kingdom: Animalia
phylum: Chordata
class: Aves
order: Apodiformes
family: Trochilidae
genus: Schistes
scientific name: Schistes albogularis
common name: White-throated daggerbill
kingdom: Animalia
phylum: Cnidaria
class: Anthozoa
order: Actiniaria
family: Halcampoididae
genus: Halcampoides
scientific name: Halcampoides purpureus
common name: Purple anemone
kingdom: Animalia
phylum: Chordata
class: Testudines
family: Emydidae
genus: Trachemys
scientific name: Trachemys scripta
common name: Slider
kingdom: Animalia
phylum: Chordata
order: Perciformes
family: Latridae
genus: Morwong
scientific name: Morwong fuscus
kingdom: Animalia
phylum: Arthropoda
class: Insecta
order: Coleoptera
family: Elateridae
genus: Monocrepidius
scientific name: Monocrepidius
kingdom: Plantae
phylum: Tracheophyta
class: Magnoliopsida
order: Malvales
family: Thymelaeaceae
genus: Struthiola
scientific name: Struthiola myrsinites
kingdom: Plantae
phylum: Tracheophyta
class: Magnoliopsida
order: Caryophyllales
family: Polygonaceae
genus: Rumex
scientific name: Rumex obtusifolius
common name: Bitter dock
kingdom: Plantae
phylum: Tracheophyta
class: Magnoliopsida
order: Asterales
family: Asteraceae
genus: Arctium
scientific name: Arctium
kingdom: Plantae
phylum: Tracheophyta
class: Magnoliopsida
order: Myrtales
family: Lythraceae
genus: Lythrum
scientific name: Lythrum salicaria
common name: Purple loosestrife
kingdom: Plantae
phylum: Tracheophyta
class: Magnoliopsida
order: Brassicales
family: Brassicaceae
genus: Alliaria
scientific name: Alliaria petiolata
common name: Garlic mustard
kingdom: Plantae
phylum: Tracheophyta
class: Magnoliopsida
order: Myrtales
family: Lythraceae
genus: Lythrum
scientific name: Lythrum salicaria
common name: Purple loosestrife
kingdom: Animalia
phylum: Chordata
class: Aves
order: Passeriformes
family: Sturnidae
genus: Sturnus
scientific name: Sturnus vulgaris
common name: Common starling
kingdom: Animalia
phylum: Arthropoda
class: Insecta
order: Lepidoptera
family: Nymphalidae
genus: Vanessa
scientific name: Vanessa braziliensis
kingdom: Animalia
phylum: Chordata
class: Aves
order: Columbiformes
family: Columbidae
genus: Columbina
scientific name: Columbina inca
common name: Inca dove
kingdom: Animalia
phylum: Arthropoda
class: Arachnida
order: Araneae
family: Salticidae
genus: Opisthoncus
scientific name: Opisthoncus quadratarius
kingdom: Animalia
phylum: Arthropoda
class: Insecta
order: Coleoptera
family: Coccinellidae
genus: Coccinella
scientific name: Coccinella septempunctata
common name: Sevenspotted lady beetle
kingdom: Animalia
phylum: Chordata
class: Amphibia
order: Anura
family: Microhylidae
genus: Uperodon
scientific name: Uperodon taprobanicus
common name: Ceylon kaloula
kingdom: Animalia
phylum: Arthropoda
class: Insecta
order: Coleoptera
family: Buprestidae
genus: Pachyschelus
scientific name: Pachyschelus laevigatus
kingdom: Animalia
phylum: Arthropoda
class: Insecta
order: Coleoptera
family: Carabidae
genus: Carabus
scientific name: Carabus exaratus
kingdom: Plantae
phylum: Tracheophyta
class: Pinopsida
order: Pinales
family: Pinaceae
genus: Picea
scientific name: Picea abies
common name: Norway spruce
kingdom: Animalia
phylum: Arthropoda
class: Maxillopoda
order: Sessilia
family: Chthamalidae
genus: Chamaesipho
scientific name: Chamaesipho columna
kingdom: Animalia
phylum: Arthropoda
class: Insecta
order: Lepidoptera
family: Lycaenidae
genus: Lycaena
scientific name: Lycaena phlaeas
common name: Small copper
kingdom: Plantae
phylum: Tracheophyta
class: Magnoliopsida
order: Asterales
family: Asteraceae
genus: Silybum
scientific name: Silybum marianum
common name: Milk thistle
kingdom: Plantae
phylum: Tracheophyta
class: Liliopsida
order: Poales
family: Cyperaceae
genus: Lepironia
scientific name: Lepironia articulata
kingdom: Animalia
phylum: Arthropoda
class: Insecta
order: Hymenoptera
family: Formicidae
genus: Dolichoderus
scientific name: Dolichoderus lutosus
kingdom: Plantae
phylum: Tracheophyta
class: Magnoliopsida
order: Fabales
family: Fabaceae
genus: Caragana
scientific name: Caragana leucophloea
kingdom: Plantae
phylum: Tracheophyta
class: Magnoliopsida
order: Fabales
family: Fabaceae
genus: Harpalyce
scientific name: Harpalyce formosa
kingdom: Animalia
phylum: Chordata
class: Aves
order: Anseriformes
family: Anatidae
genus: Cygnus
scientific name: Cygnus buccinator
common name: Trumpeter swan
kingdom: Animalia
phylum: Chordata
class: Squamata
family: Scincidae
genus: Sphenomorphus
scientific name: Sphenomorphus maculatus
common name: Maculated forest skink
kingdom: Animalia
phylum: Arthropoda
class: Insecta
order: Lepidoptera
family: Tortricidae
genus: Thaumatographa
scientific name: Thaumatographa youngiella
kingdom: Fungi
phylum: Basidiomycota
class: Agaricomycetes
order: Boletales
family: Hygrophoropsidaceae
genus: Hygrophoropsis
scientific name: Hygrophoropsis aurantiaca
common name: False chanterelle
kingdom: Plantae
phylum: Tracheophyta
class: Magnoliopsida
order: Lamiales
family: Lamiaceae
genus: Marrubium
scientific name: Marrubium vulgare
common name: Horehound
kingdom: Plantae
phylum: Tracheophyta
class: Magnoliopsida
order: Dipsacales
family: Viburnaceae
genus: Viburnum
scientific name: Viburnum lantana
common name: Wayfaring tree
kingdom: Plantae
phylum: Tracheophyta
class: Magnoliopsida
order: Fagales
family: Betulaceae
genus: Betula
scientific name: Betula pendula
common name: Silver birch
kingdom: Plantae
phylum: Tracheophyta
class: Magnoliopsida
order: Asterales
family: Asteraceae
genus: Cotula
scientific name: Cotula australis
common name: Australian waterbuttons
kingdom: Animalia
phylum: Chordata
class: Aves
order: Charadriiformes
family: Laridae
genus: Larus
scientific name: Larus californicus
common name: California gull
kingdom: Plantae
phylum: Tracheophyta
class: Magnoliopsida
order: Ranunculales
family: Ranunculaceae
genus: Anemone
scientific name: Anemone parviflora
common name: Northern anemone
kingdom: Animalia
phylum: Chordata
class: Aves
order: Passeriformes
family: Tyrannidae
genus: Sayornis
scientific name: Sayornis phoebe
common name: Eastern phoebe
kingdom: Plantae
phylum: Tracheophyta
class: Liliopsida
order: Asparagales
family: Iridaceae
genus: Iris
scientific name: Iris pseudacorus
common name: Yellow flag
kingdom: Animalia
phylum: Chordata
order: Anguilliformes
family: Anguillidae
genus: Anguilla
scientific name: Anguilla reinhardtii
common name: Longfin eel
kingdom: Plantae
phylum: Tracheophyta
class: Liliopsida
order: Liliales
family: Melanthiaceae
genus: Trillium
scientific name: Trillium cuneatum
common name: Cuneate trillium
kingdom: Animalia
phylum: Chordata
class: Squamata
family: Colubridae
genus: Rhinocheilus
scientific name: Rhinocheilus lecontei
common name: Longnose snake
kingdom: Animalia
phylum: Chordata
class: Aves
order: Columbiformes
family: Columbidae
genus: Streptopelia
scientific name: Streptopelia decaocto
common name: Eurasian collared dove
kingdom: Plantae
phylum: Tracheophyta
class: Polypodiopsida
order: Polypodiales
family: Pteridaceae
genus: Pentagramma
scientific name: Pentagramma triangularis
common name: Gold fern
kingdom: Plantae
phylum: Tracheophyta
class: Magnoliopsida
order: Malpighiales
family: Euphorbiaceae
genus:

....

● EXERCISE DESCRIPTION
Put the part of the material that opens with the line containing "order: Anseriformes" and closes with the line containing "genus: Thaumatographa" into a Markdown table with the columns Row and Line. Give each line its row number and leave out any blank lines.

● FULL SOLUTION
| Row | Line |
|---|---|
| 1 | order: Anseriformes |
| 2 | family: Anatidae |
| 3 | genus: Cygnus |
| 4 | scientific name: Cygnus buccinator |
| 5 | common name: Trumpeter swan |
| 6 | kingdom: Animalia |
| 7 | phylum: Chordata |
| 8 | class: Squamata |
| 9 | family: Scincidae |
| 10 | genus: Sphenomorphus |
| 11 | scientific name: Sphenomorphus maculatus |
| 12 | common name: Maculated forest skink |
| 13 | kingdom: Animalia |
| 14 | phylum: Arthropoda |
| 15 | class: Insecta |
| 16 | order: Lepidoptera |
| 17 | family: Tortricidae |
| 18 | genus: Thaumatographa |